The Duke of Sussex criticised the royal family, saying they had a “huge level of unconscious bias” and took aim at the UK press, with his wife claiming “salacious stories” were “planted” in the lead-up to their wedding.

Conservative MP Bob Seely said there is a “political issue” with the prince's comments, since he quit as a senior working royal more than two years ago.

British papers joined calls for the Sussexes to be stripped of their titles, with one calling the series “little more than a hatchet job from start to finish”.

In the US, critics were seemingly unimpressed by the first volume of three episodes, describing it as “a straightforward romance with no real royal dirt”.

Isle of Wight MP Mr Seely suggested he could bring forward a short private members' bill in the new year that, if passed, would see MPs vote on a resolution that could give the Privy Council the power to downgrade the couple's royal status.

He said: “There is a political issue.”

“As well as trashing his family and monetising his misery for public consumption, he is also attacking some important institutions in this country.”

He also questioned why Prince Harry continues to use his title of duke, while “at the same time trashes the institution of monarchy and his family”.

Employment minister Guy Opperman said the couple are “utterly irrelevant” to the progress of the UK and the royal family.

He told BBC's Question Time: “I think they are clearly a very troubled couple, which I think anybody looking at them can say is a sad state of affairs.

“That having been said, I agree that they are utterly irrelevant to this country and the progress of this country and the royal family that we all, I believe, support.”

Curtsies, 'racism' and royal formality

There were few new revelations in the first volume of three episodes, which focused on the pair's burgeoning relationship and interactions with the media.

**Stored data**
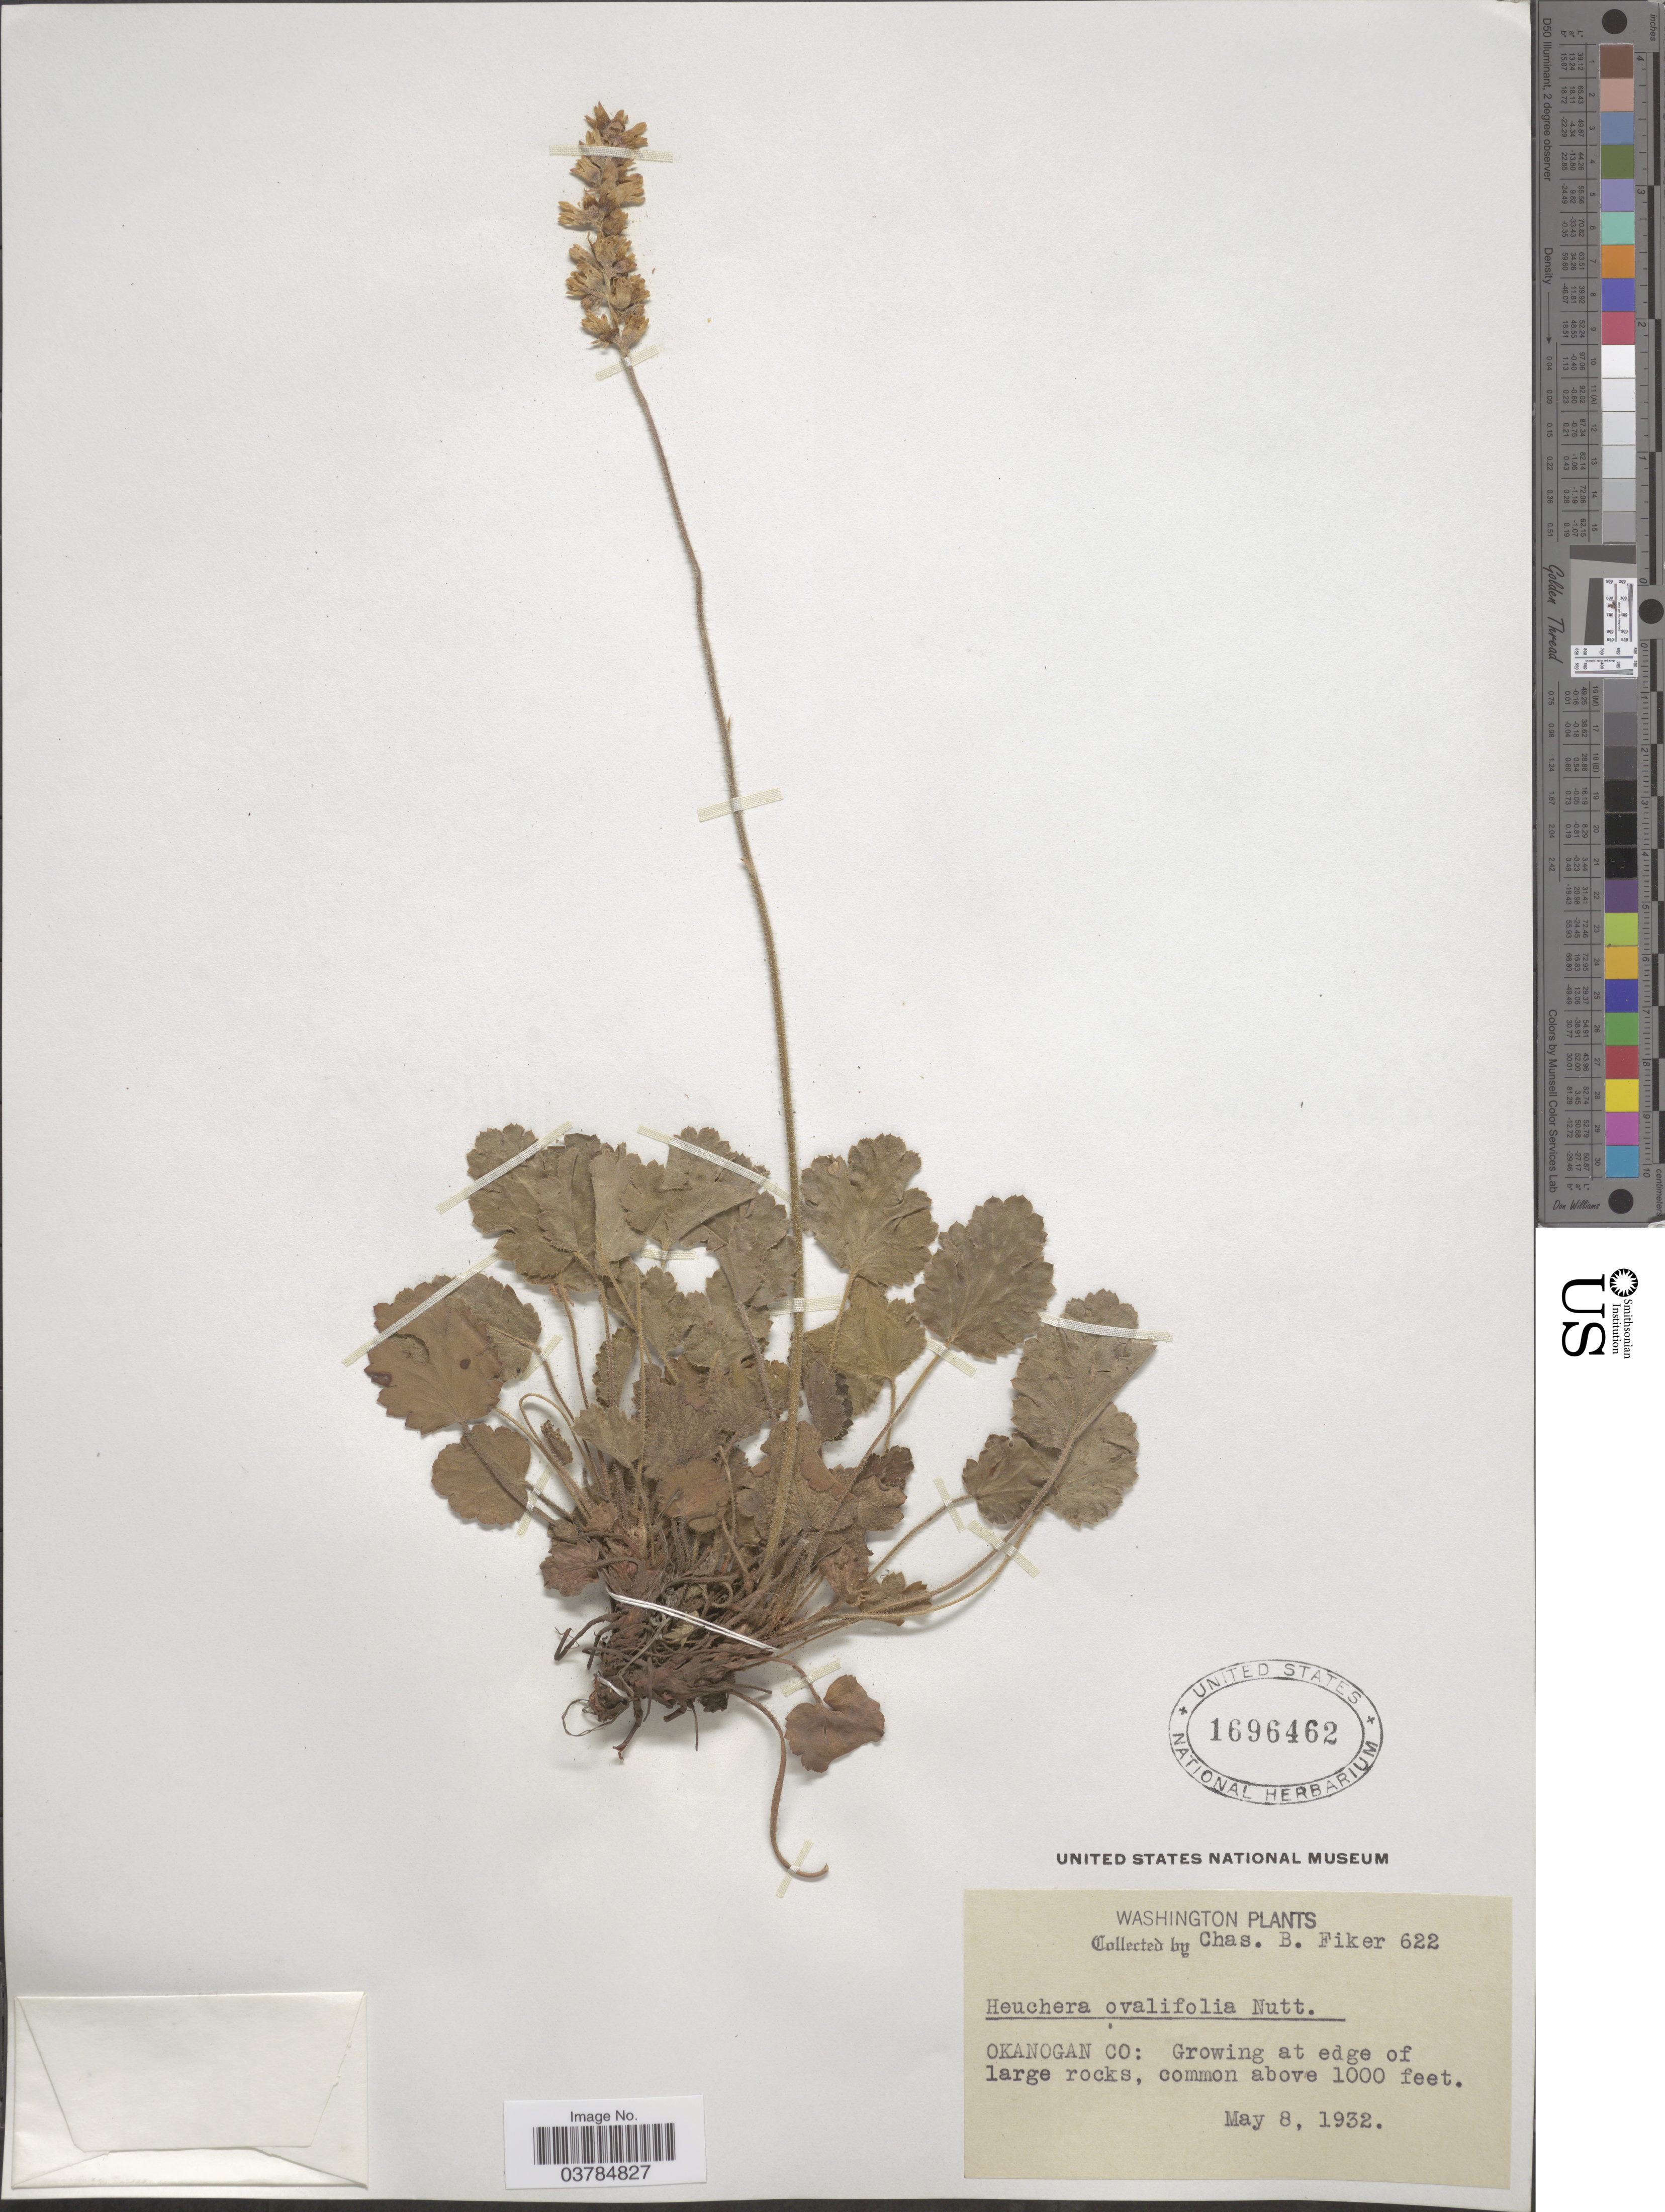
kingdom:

**Problems**
• 1. Copy the passage of the Sussex series article between "He also questioned" and "with the media.", inclusive.
• 2. In the article about the Sussex series, what power could the resolution in Bob Seely's proposed bill give the Privy Council?
• 3. Pick up the article about the Sussex series after its final sentence and continue writing it.

**Per-task answers**
• 1.
He also questioned why Prince Harry continues to use his title of duke, while “at the same time trashes the institution of monarchy and his family”.

Employment minister Guy Opperman said the couple are “utterly irrelevant” to the progress of the UK and the royal family.

He told BBC's Question Time: “I think they are clearly a very troubled couple, which I think anybody looking at them can say is a sad state of affairs.

“That having been said, I agree that they are utterly irrelevant to this country and the progress of this country and the royal family that we all, I believe, support.”

Curtsies, 'racism' and royal formality

There were few new revelations in the first volume of three episodes, which focused on the pair's burgeoning relationship and interactions with the media.

• 2. The power to downgrade the couple's royal status.

• 3.
Prince Harry claimed Meghan suffered with racism from the outset, and was not supported by his family.

“Eight days after the relationship was public I put out a statement calling out the racist undertones of articles and headlines that were written by the British press, as well as outright racism from those articles across social media,” he said.

“Some of the members of my family would say 'my wife had to go through that so why should your girlfriend be treated any differently? Why should you get special treatment? Why should she be protected?'

Harry & Meghan Netflix documentary released — in pictures

“And I would say 'the difference here is the race element.'”

The third episode of the documentary referred to an event in 2017 when Princess Michael of Kent wore a brooch featuring an archaic image of a black man, of a kind that has been criticised as “fetishising” slavery.

Prince Harry said: “In this family, sometimes you are part of the problem rather than part of the solution. There is a huge level of unconscious bias.

“The thing with unconscious bias, it is actually no one's fault. But once it has been pointed out, or identified within yourself, you then need to make it right. It is education. It is awareness. It is a constant work in progress for everybody, including me.”

Meghan also described her first meeting with the Prince William and Kate, saying she was surprised at the “formality” of the royal family behind closed doors.

In another scene, Prince Harry spoke about when he first introduced Meghan to his grandmother, Queen Elizabeth II, telling her she would need to curtsy.

Prince William and Kate at Westminster Abbey with Prince Harry and Meghan in 2018. PA

She said she thought he was joking and laughed as she performed an exaggerated curtsy, recalling the moment she met the monarch.

“I was like, pleasure to meet you, Your Majesty. Like, was that OK? It was so intense,” she said, as the prince stared, appearing to not share the joke.

'A hatchet job'

British newspapers roundly criticised the couple for attacking the nation’s institutions.

Meghan's demonstration of her curtsy was described as “mocking” and “embarrassing” by critics.

And the Daily Express said in its editorial that the couple should “pull the plug on their Netflix show before they disgrace themselves and further hurt a nation and a family still mourning the loss of the queen”.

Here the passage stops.